Synopses & Reviews
In the late nineteenth century, in Washington Square, two children play with a red balloon. And there begins this strangest of romances, a liaison between two authors, beautiful and tiny Daniel and the orphan Grace, The Fat Princess, as enormous as she is wealthy. Both wish for artistic mastery, to be read and to be understood, most of all by each other. And yet through their lives, these lovers only occasionally meet and touch, until Daniel uncovers Grace's great secret in her House of Death.

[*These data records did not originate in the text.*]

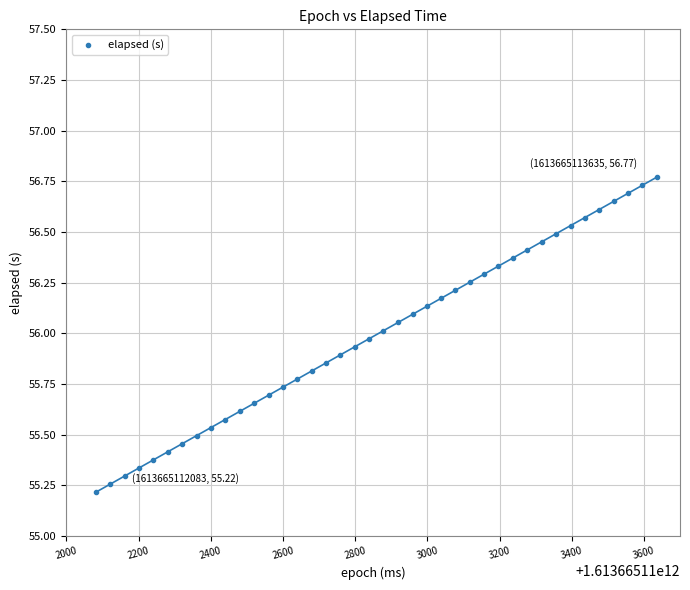

What is the range of Y values (max minus min)?

1.6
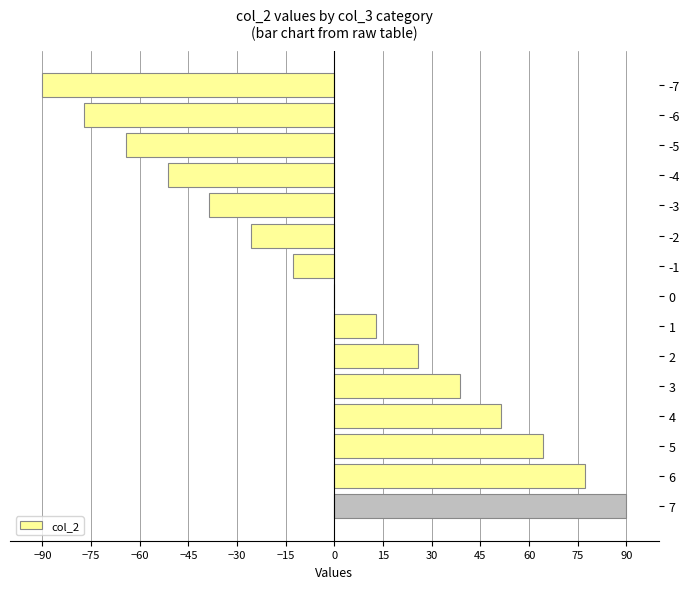

Are the bars horizontal?

Yes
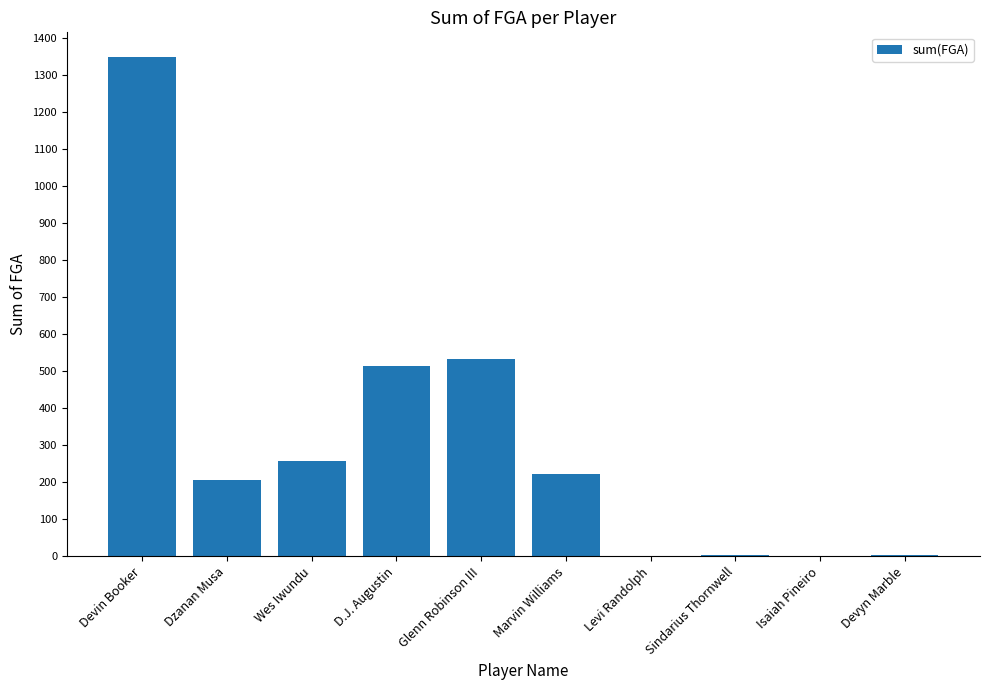

True or false: the data shows 929 at Devin Booker.

False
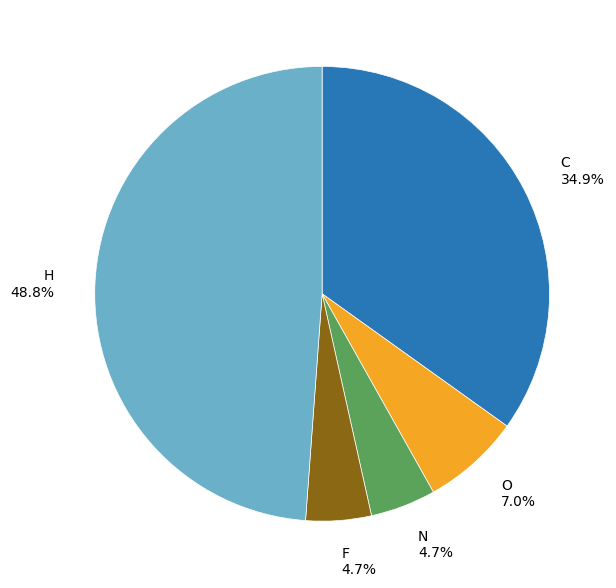

To the nearest percent, what portion does N represent?

5%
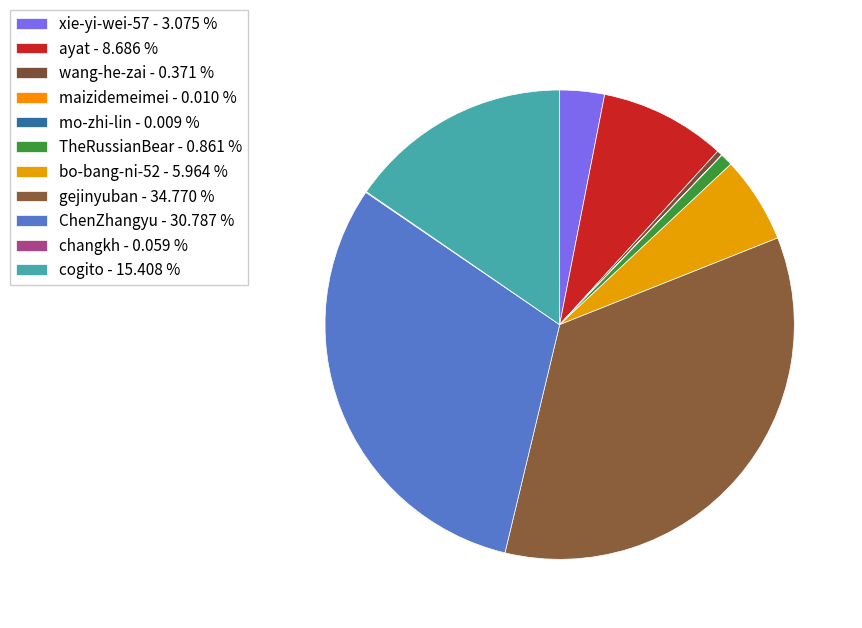

True or false: wang-he-zai accounts for 0% of the total.

True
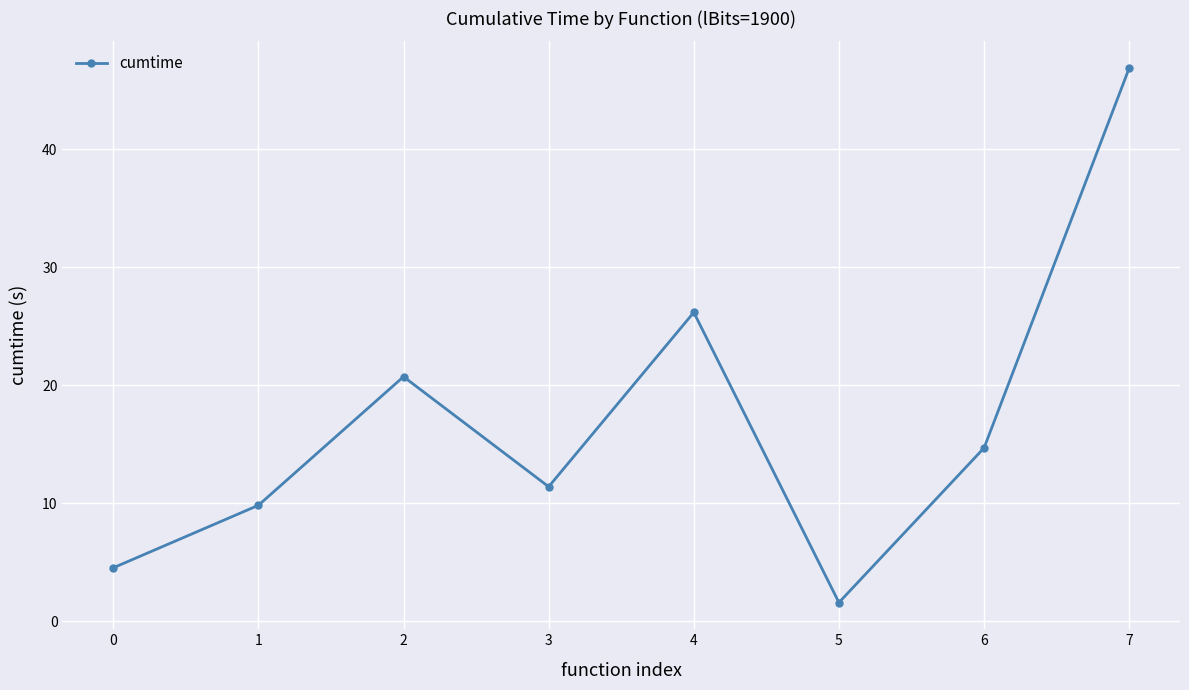

Is it true that the value at 7 is 46.9?

True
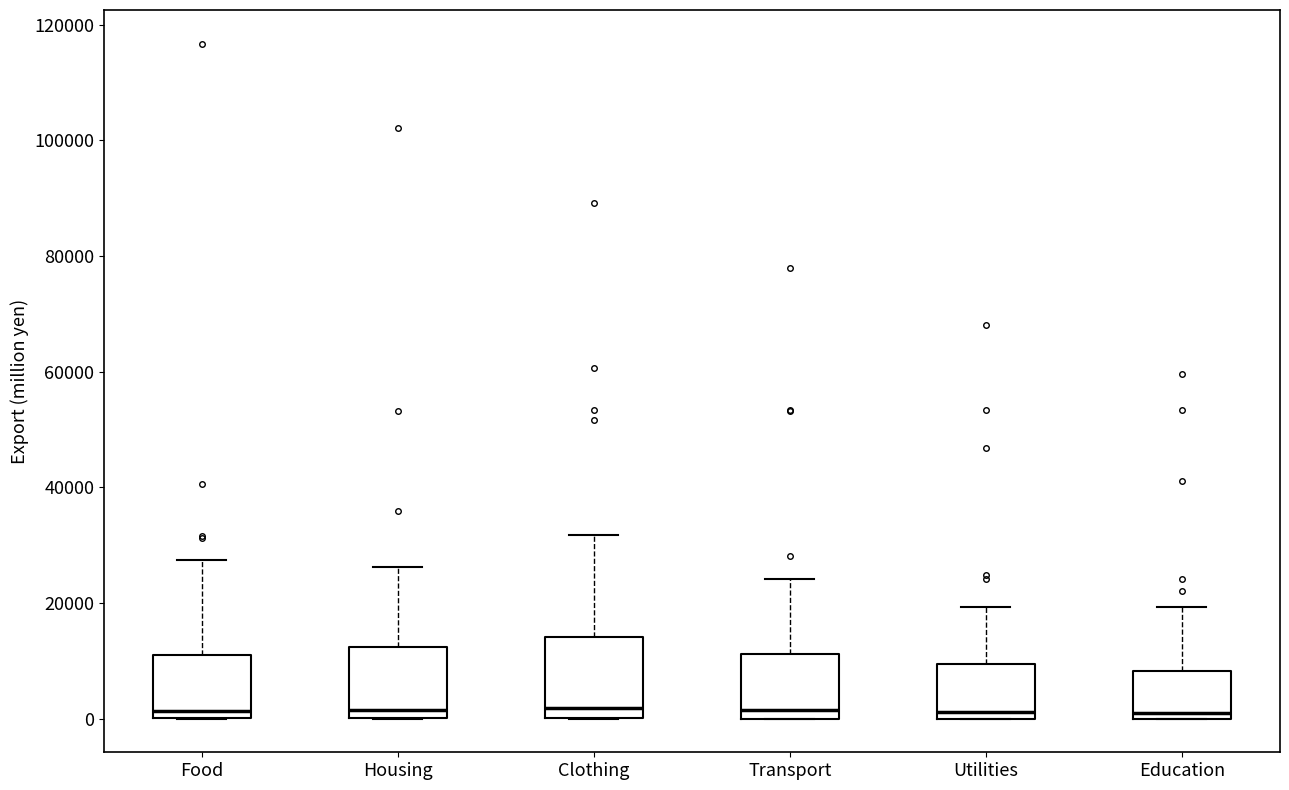

Where does the upper whisker of the box for Utilities end on the y-axis? The values are not printed on the chart, so give them approximately, as read against the axis.

20000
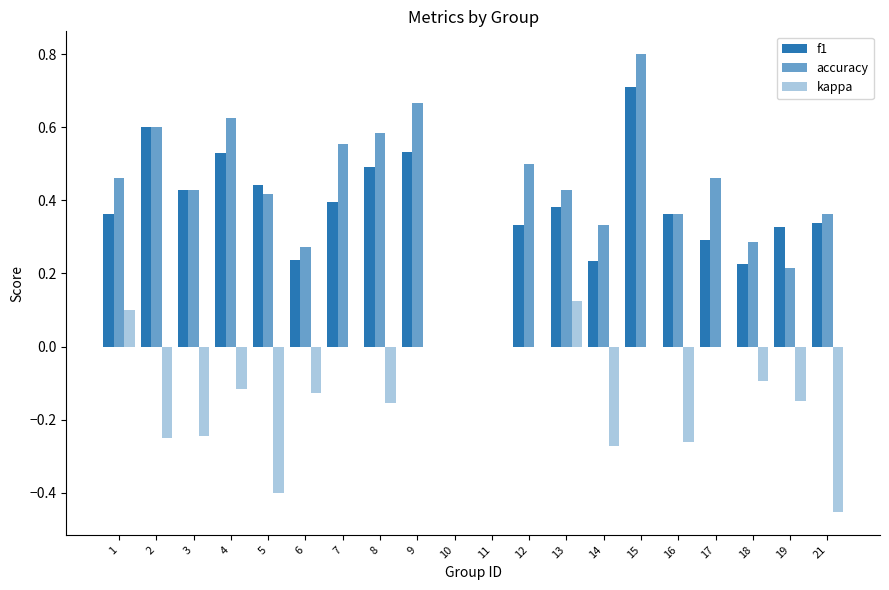

Between 16 and 10, which is larger?

16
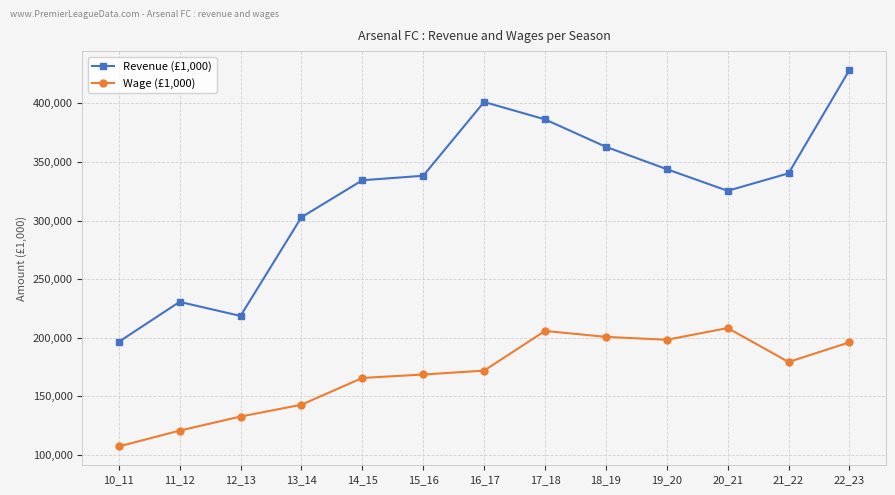

The value of Wage (£1,000) at 18_19 is 120509. True or false?

False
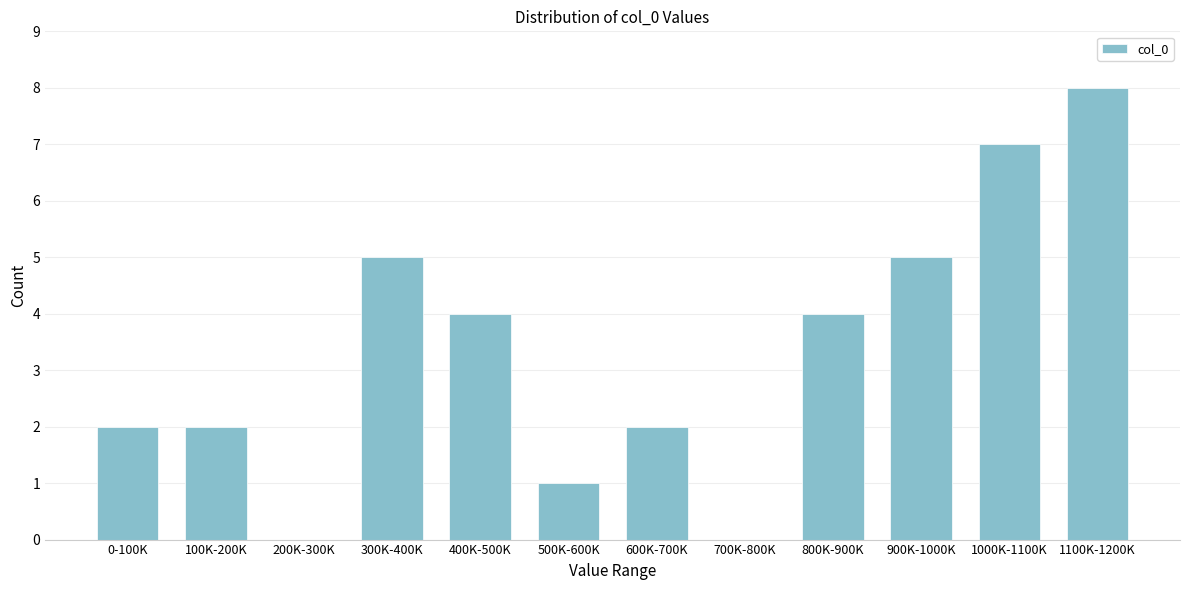

Reading right to left, extract all data points from this chart.

1100K-1200K=8	1000K-1100K=7	900K-1000K=5	800K-900K=4	700K-800K=0	600K-700K=2	500K-600K=1	400K-500K=4	300K-400K=5	200K-300K=0	100K-200K=2	0-100K=2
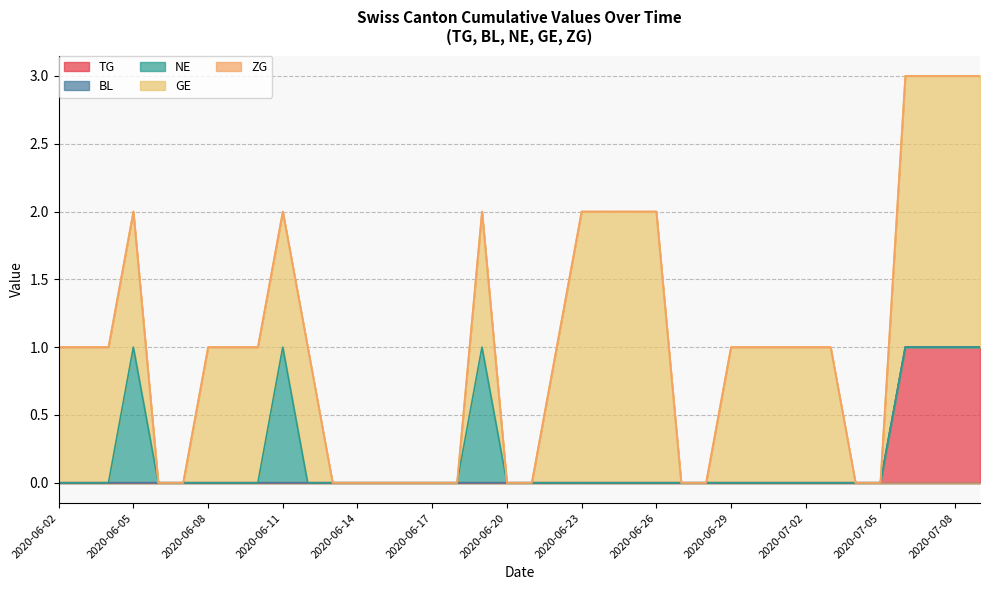

At 2020-06-22, list the series in order from largest to smallest.

GE, TG, BL, NE, ZG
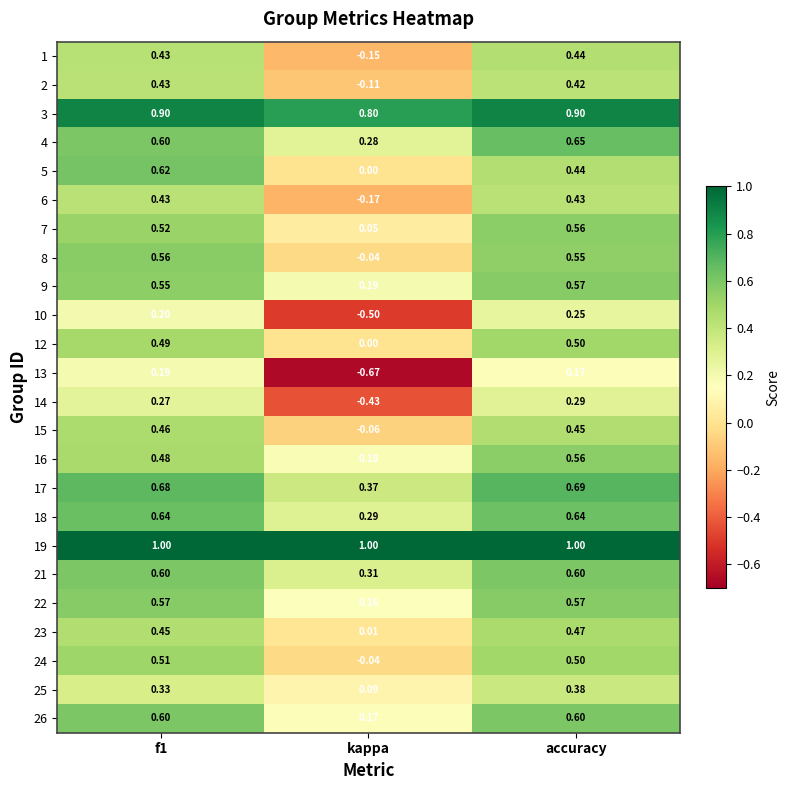

What is the total value across all series at f1?

12.5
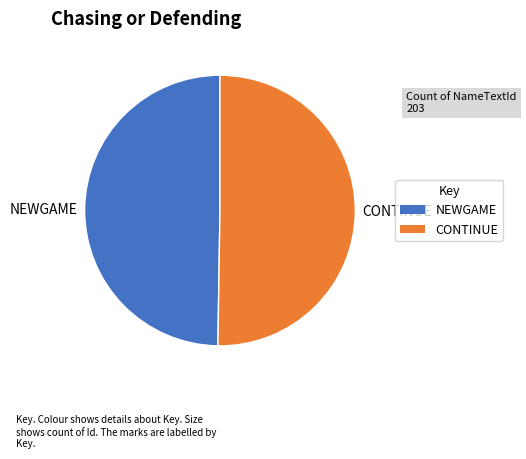

The CONTINUE slice represents 50% of the pie. True or false?

True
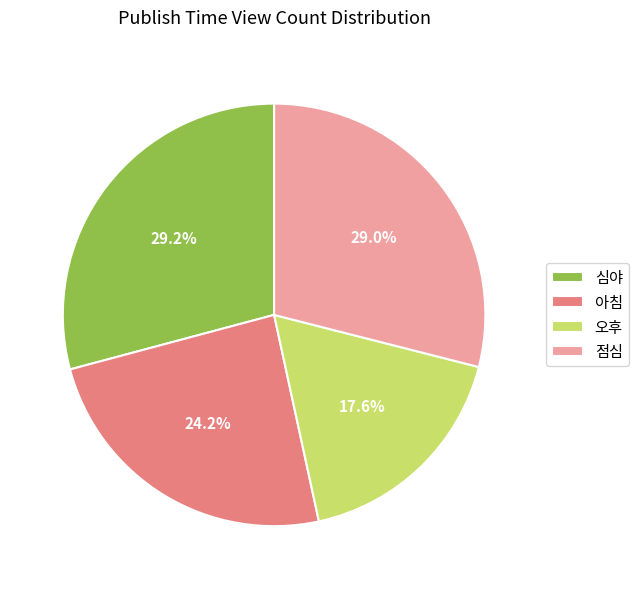

Is 아침 the majority of the pie?

No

In its daylight episodes, James Friel's new novel has the elegance of Henry James's and Edith Wharton's Belle poque family dramas, but after dark, THE POSTHUMOUS AFFAIR is hallucinatory, nerve-bending - as grotesque and fantastic as the stories of Edgar Allen Poe and Mervyn Peake. Novelist Grace Dane Mazur says, THE POSTHUMOUS AFFAIR, a devastating and illuminating exploration of love and grief, opens in late nineteenth-century New York and ends in an Italy that is mysterious, decaying, and gloomily beautiful. Friel has the brilliance of The Master, with none of James's obscurity. Instead, this is heavily sensual work-sometimes humorous and wild, sometimes contemplative, and very often wonderfully peculiar. All the way through, the novel is so lucid, and reveals such deep understanding of the emotions, that it presents to us an astonishing new form of erotic love.
Synopsis
Fiction. In the late nineteenth century, in Washington Square, two children play with a red balloon...and so begins the strange romance between Daniel, beautiful and tiny, and Grace, known as The Fat Princess, an orphaned girl whose enormous girth matches her wealth. Each wishes for a life of the mind, for artistic mastery, to be read and to be understood—most of all by each other—but through their lives, the couple only occasionally meet, until Daniel uncovers Grace's great secret in her House of Death.
About the Author
James Friel was born in the northwest of England to Irish parents from Donegal, his mother being a native Gaelic speaker. In addition to his novels, he has adapted works of fiction for radio, including Kazuo Ishiguro's The Remains of the Day and A Pale View of Hills, William Faulkner's As I Lay Dying, and Orhan Pamuk's Snow. He is Program Leader for the M.A. and Ph.D. in Writing at Liverpool's John Moores University, and he is Visiting Writer at L'Universite de Rouen, France. His most recent novel is THE POSTHUMOUS AFFAIR (Tupelo Press, 2012).